- **Data supplied**
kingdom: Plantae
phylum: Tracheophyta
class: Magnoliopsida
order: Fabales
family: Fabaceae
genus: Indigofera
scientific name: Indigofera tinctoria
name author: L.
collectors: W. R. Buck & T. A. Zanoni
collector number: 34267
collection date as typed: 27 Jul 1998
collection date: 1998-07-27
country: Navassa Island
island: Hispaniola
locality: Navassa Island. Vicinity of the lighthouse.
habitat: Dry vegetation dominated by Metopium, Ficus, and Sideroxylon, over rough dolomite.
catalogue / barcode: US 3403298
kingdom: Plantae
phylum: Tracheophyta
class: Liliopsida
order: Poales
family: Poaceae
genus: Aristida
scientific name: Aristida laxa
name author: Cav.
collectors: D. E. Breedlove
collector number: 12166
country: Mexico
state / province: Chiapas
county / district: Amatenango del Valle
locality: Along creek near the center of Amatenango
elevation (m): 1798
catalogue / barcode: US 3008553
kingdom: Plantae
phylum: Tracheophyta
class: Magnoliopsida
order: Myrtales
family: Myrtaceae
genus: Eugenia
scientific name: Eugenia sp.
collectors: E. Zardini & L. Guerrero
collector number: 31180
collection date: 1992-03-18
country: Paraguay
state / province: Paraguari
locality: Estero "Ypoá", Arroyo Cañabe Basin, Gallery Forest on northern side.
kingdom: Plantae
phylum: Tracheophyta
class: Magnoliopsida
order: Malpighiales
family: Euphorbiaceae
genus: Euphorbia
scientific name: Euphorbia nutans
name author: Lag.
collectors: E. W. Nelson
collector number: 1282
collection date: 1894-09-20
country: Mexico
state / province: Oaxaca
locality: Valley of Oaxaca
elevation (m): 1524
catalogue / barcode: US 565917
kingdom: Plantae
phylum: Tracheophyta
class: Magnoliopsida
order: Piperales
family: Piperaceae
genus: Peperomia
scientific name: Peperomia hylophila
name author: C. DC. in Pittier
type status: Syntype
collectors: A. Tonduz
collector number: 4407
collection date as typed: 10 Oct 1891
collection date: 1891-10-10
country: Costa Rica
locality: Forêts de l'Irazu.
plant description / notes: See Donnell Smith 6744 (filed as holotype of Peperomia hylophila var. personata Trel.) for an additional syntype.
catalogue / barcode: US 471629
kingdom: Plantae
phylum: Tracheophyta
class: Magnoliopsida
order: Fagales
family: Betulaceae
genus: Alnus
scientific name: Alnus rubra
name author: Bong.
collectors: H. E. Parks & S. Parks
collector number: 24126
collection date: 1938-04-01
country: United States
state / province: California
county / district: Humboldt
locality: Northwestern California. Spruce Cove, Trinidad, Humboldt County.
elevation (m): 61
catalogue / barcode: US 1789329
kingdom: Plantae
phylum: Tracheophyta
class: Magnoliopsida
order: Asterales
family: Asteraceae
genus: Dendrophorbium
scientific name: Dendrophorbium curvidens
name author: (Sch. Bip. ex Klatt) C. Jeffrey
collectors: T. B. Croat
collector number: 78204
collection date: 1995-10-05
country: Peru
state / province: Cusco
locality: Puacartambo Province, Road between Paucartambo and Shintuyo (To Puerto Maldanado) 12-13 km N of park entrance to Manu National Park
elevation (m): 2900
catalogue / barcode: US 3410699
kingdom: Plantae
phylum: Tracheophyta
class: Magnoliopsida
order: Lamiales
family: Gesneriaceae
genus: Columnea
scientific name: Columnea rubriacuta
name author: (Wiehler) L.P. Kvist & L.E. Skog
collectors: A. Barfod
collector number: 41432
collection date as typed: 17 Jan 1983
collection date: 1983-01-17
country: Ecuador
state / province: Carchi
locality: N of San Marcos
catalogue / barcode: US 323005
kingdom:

- **Task to carry out**
Reproduce everything in the data from the line containing "name author: L." down to the line containing "collection date as typed: 10 Oct 1891", including both of those lines.

- **Task response**
name author: L.
collectors: W. R. Buck & T. A. Zanoni
collector number: 34267
collection date as typed: 27 Jul 1998
collection date: 1998-07-27
country: Navassa Island
island: Hispaniola
locality: Navassa Island. Vicinity of the lighthouse.
habitat: Dry vegetation dominated by Metopium, Ficus, and Sideroxylon, over rough dolomite.
catalogue / barcode: US 3403298
kingdom: Plantae
phylum: Tracheophyta
class: Liliopsida
order: Poales
family: Poaceae
genus: Aristida
scientific name: Aristida laxa
name author: Cav.
collectors: D. E. Breedlove
collector number: 12166
country: Mexico
state / province: Chiapas
county / district: Amatenango del Valle
locality: Along creek near the center of Amatenango
elevation (m): 1798
catalogue / barcode: US 3008553
kingdom: Plantae
phylum: Tracheophyta
class: Magnoliopsida
order: Myrtales
family: Myrtaceae
genus: Eugenia
scientific name: Eugenia sp.
collectors: E. Zardini & L. Guerrero
collector number: 31180
collection date: 1992-03-18
country: Paraguay
state / province: Paraguari
locality: Estero "Ypoá", Arroyo Cañabe Basin, Gallery Forest on northern side.
kingdom: Plantae
phylum: Tracheophyta
class: Magnoliopsida
order: Malpighiales
family: Euphorbiaceae
genus: Euphorbia
scientific name: Euphorbia nutans
name author: Lag.
collectors: E. W. Nelson
collector number: 1282
collection date: 1894-09-20
country: Mexico
state / province: Oaxaca
locality: Valley of Oaxaca
elevation (m): 1524
catalogue / barcode: US 565917
kingdom: Plantae
phylum: Tracheophyta
class: Magnoliopsida
order: Piperales
family: Piperaceae
genus: Peperomia
scientific name: Peperomia hylophila
name author: C. DC. in Pittier
type status: Syntype
collectors: A. Tonduz
collector number: 4407
collection date as typed: 10 Oct 1891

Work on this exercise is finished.